Feuille de route pratique pour commencer à optimiser
Si vous deviez poser les premières pierres dans les 6 à 12 prochains mois, voici une trame simple.
1. Faire l’inventaire de votre patrimoine
- Liste des biens immobiliers (valeur approximative, charges, revenus éventuels).
- Liste des comptes, livrets, PEA, assurances vie, PER, etc.
- Dettes éventuelles (crédits, prêts familiaux).
2. Simuler la succession « si rien n’est fait »
- Répartition selon le régime matrimonial et la loi ;
- droits de succession approximatifs au premier décès, puis au second ;
- identifier les héritiers « fragiles » (enfants d’un premier lit, enfant handicapé, etc.).
3. Identifier les biens candidats au démembrement
- Immobilier locatif,
- résidence secondaire,
- parts de SCI ou d’entreprise familiale.
4. Regarder les marges de manœuvre sur les donations en numéraire
- Utilisation éventuelle du don familial de somme d’argent (31 865 €),
- éventuelle donation classique en numéraire en profitant des abattements de 100 000 €.
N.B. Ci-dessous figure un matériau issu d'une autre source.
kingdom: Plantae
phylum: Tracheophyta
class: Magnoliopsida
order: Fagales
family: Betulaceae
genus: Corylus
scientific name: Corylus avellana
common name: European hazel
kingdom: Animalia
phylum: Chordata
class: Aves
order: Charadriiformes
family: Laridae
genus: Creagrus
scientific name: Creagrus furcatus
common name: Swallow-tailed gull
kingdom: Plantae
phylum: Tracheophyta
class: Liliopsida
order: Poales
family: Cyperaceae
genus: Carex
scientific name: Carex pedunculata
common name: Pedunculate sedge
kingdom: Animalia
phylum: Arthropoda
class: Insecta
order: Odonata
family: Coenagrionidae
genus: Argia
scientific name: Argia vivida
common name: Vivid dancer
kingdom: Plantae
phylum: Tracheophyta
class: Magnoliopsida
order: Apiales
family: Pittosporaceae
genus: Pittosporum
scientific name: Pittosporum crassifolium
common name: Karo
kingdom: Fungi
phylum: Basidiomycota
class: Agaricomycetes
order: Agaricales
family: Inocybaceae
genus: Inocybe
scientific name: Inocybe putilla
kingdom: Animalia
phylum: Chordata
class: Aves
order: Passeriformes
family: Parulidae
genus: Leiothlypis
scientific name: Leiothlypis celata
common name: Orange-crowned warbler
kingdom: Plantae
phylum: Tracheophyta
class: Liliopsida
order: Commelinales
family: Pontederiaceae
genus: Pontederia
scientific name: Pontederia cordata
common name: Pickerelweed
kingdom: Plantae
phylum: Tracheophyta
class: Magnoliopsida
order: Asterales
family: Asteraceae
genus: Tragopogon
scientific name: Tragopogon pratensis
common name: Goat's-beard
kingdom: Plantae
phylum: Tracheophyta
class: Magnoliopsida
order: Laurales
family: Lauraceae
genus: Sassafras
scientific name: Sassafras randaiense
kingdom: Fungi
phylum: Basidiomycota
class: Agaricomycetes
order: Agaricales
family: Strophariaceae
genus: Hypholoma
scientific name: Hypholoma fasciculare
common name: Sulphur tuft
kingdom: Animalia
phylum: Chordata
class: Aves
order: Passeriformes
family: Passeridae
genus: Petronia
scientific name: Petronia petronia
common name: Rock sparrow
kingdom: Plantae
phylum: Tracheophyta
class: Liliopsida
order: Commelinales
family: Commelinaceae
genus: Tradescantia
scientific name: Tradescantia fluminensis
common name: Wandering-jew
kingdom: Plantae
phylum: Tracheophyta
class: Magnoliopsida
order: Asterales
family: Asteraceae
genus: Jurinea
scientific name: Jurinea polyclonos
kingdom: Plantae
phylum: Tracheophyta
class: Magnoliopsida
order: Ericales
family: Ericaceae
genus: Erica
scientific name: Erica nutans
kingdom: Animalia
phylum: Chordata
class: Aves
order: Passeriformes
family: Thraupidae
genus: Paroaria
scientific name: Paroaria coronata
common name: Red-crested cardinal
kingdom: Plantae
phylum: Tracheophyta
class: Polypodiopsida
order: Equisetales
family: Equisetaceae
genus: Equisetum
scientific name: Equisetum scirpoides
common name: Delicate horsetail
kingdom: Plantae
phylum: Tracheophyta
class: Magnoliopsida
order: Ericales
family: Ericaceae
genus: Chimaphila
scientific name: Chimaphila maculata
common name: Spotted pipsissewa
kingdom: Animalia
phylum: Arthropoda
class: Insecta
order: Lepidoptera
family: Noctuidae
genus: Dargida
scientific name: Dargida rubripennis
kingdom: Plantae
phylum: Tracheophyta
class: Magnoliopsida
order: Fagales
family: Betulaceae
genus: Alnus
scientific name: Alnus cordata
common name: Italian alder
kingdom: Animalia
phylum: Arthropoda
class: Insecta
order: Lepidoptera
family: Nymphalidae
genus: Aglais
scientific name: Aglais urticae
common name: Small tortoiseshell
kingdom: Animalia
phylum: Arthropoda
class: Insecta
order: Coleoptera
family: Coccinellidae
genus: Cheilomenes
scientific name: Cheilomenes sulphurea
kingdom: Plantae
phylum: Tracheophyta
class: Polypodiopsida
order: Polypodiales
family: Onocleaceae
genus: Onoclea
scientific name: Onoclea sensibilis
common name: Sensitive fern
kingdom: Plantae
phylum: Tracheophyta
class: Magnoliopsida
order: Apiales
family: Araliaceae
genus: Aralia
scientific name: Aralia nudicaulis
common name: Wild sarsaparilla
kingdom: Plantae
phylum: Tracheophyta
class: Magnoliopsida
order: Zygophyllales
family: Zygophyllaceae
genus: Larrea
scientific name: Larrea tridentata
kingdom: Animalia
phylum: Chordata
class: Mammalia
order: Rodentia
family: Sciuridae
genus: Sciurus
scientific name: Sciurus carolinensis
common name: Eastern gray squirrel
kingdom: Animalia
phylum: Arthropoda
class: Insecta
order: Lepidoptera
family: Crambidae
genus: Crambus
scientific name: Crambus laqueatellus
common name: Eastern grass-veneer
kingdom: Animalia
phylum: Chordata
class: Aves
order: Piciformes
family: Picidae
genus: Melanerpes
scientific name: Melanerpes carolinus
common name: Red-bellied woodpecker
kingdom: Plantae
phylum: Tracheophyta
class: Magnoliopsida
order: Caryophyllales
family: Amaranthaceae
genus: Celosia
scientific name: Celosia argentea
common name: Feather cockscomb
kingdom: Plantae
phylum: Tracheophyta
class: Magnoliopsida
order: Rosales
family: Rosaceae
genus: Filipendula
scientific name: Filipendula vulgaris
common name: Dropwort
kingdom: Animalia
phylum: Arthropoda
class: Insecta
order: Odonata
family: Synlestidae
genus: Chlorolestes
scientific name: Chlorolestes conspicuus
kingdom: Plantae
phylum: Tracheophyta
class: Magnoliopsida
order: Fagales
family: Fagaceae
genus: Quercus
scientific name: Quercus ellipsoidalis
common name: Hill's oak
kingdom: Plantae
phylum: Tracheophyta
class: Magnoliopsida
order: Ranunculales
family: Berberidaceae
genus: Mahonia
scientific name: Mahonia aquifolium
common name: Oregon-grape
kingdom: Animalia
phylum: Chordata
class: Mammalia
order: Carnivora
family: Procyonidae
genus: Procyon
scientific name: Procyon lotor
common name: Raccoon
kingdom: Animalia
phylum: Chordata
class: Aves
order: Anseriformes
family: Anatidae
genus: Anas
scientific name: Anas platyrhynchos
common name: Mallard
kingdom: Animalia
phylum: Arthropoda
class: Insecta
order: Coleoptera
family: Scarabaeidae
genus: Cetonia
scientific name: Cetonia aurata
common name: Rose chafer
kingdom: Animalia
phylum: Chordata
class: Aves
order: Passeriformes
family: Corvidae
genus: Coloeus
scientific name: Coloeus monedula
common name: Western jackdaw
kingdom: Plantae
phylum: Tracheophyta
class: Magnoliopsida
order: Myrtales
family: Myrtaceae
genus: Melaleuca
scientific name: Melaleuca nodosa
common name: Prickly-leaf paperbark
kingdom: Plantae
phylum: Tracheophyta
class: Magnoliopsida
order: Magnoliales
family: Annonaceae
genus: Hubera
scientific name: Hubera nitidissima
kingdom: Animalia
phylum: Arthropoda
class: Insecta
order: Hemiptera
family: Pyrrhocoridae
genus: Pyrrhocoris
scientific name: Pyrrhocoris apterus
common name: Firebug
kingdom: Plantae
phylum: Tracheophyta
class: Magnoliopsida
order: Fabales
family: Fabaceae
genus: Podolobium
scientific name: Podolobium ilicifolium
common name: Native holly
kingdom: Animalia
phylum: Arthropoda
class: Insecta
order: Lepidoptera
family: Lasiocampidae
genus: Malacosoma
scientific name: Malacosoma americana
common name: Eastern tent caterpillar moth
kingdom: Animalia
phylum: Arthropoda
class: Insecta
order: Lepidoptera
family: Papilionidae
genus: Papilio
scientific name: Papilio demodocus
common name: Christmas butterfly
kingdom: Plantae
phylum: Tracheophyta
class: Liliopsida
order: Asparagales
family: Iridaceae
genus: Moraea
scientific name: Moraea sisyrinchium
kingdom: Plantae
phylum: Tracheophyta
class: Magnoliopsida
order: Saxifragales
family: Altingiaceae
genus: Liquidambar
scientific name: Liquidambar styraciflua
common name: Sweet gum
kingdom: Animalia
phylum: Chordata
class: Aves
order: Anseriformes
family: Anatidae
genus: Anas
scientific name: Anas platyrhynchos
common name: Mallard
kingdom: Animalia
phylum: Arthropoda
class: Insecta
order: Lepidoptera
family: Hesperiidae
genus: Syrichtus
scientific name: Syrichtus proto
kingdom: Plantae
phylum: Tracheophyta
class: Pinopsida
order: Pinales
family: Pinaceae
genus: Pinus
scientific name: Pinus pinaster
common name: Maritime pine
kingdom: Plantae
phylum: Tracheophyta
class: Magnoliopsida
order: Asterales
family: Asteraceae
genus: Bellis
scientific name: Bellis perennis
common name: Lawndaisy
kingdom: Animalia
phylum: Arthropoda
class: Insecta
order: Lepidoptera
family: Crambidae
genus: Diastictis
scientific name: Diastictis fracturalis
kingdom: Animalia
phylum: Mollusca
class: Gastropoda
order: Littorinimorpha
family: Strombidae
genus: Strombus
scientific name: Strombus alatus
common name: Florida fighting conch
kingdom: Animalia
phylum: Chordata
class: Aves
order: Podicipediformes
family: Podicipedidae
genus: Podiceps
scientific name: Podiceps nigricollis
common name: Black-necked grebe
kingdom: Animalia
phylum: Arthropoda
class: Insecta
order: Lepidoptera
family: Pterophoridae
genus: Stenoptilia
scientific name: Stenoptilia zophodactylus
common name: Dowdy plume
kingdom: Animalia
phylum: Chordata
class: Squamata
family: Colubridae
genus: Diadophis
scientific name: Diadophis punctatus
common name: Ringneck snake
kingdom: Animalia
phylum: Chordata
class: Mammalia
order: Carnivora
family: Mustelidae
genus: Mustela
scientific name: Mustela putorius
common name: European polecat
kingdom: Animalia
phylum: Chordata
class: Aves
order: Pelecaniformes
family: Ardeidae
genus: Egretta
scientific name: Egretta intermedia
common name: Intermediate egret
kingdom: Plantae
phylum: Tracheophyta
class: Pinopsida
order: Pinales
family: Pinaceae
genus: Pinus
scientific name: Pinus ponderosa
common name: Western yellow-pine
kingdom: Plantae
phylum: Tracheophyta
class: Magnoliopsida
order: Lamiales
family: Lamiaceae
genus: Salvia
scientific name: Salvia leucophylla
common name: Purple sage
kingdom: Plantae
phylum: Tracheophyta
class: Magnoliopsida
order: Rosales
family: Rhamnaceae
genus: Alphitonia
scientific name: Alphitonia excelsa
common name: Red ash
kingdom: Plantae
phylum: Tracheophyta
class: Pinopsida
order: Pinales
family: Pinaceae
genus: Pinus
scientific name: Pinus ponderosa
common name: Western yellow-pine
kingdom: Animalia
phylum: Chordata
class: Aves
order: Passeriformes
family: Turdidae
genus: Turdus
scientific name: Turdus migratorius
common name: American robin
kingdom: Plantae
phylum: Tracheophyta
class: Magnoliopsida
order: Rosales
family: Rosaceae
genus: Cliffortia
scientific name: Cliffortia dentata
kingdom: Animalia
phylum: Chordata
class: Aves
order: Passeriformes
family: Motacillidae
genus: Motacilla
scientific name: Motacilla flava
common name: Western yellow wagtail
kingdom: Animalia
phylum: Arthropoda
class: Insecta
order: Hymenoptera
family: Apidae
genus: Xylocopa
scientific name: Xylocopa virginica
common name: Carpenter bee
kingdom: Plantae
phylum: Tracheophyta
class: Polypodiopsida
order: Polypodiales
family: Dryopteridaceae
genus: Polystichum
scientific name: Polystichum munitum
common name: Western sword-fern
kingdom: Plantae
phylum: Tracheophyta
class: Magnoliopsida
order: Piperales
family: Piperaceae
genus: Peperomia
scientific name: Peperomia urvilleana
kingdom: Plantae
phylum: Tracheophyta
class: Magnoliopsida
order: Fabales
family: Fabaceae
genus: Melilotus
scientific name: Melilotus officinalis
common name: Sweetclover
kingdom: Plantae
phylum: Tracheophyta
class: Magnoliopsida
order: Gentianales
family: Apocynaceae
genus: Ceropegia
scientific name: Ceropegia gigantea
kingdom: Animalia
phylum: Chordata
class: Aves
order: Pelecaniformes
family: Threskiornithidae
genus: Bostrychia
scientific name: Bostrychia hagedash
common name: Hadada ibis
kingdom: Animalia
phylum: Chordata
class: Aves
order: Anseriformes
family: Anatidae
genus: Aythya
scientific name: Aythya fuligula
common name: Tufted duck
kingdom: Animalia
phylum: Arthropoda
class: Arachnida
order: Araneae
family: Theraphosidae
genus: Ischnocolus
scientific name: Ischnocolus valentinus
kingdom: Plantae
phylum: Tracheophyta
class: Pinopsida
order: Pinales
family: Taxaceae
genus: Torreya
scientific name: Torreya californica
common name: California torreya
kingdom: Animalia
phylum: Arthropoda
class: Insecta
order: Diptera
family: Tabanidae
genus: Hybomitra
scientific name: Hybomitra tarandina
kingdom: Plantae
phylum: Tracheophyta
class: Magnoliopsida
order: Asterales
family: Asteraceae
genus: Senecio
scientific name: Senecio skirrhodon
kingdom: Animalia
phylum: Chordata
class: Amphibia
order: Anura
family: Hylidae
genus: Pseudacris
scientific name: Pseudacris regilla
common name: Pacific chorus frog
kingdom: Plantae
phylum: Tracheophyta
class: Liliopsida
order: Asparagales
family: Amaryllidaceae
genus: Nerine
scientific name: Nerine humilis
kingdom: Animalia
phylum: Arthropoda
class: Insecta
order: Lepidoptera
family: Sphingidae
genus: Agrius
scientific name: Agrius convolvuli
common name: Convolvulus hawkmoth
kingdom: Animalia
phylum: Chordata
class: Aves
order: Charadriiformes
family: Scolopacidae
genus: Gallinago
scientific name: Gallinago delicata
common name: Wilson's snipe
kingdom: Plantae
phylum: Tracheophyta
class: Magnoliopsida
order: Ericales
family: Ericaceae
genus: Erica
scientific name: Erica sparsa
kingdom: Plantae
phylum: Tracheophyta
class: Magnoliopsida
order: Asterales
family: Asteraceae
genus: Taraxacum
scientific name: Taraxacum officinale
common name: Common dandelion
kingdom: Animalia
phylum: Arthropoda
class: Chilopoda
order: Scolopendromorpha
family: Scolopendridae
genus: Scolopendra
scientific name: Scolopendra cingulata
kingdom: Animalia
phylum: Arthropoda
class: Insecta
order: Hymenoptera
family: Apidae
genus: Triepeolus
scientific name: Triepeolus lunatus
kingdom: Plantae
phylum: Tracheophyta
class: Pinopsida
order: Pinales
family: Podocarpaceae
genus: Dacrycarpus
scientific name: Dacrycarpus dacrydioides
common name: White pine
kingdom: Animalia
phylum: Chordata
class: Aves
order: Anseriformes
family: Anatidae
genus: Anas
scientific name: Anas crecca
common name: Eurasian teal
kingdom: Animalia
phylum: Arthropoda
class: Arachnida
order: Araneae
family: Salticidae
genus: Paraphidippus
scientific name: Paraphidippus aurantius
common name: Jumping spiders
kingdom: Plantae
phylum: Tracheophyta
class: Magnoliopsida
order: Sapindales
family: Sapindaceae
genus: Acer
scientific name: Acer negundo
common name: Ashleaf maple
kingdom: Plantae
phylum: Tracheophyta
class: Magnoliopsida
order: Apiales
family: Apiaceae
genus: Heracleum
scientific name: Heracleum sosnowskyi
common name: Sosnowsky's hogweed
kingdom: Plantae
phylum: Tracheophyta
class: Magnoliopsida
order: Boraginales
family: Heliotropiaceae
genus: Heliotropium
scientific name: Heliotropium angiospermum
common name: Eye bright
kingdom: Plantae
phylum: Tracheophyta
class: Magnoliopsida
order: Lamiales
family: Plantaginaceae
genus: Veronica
5. Passer au crible vos assurances vie
- Âge auquel les versements ont été faits (avant/après 70 ans),
- clause bénéficiaire exacte, noir sur blanc,
- répartition entre conjoint, enfants, voire petits-enfants ou autres bénéficiaires.
6. Valider le tout avec un professionnel
- Notaire pour les donations et le démembrement ;
- éventuellement un conseiller en gestion de patrimoine pour s’assurer de la cohérence globale (patrimoniale, fiscale, mais aussi de votre propre niveau de sécurité financière).
L’objectif n’est pas d’avoir un « montage parfait » dans l’absolu, mais un dispositif :
- cohérent avec votre situation réelle ;
- compréhensible par vos proches ;
- souple, pour pouvoir être ajusté dans 5 ou 10 ans si votre vie change (vente d’un bien, arrivée d’un petit-enfant, divorce, recomposition familiale…).
Organiser sa transmission n’est pas un exercice réservé aux très riches. C’est au contraire souvent pour les patrimoines « intermédiaires » que chaque euro de droits économisé a le plus d’impact sur la vie réelle des héritiers. Donations, démembrement, assurance vie : utilisés au bon moment, dans le bon ordre, ce ne sont pas des gadgets fiscaux, mais des outils de bon sens pour décider, vous, de ce qui arrivera à ce que vous avez construit.